* Exercise requirements *
Copy out the data exactly, leaving the pictures behind.

Stored items
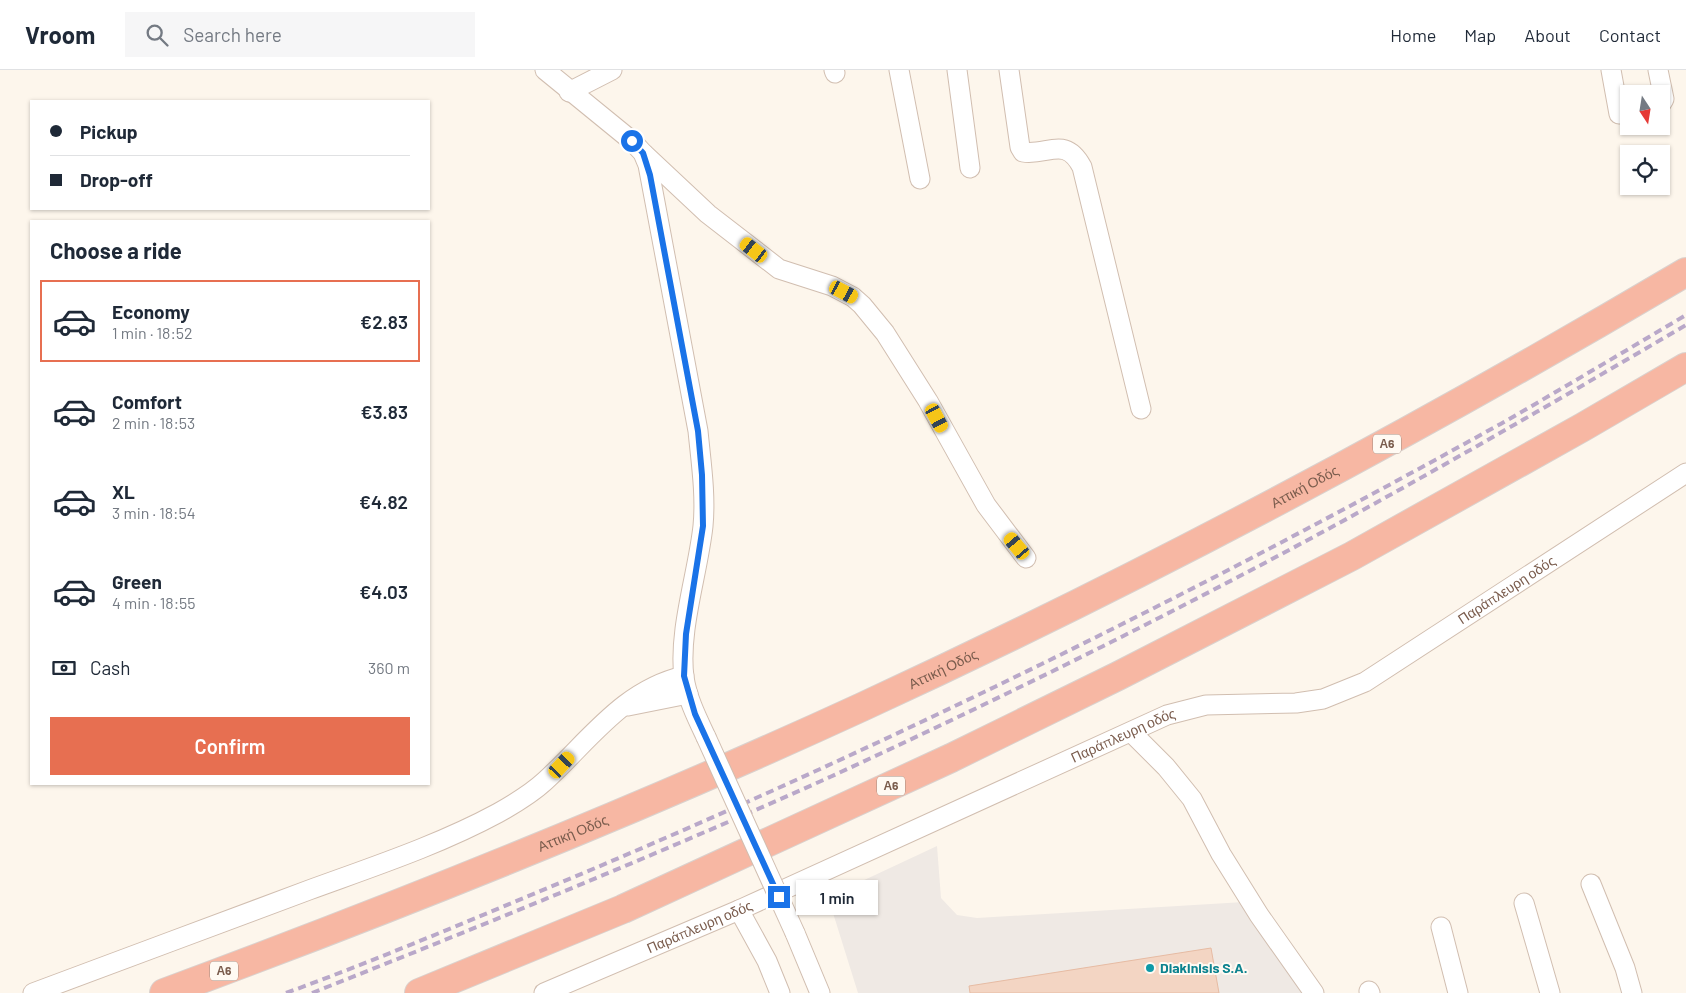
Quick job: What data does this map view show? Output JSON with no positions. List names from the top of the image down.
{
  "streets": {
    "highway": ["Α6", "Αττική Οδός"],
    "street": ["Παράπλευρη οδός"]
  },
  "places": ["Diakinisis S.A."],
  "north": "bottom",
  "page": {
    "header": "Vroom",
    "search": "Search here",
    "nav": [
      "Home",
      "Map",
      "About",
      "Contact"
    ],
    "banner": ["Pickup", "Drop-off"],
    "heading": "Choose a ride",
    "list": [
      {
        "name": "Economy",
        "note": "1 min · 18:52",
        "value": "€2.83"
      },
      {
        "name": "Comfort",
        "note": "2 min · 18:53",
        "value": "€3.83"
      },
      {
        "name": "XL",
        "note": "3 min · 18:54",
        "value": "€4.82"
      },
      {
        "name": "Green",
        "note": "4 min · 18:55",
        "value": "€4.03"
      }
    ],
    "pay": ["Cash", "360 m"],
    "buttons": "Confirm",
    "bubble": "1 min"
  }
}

* Response area *
Quick job: What data does this map view show? Output JSON with no positions. List names from the top of the image down.
{
  "streets": {
    "highway": ["Α6", "Αττική Οδός"],
    "street": ["Παράπλευρη οδός"]
  },
  "places": ["Diakinisis S.A."],
  "north": "bottom",
  "page": {
    "header": "Vroom",
    "search": "Search here",
    "nav": [
      "Home",
      "Map",
      "About",
      "Contact"
    ],
    "banner": ["Pickup", "Drop-off"],
    "heading": "Choose a ride",
    "list": [
      {
        "name": "Economy",
        "note": "1 min · 18:52",
        "value": "€2.83"
      },
      {
        "name": "Comfort",
        "note": "2 min · 18:53",
        "value": "€3.83"
      },
      {
        "name": "XL",
        "note": "3 min · 18:54",
        "value": "€4.82"
      },
      {
        "name": "Green",
        "note": "4 min · 18:55",
        "value": "€4.03"
      }
    ],
    "pay": ["Cash", "360 m"],
    "buttons": "Confirm",
    "bubble": "1 min"
  }
}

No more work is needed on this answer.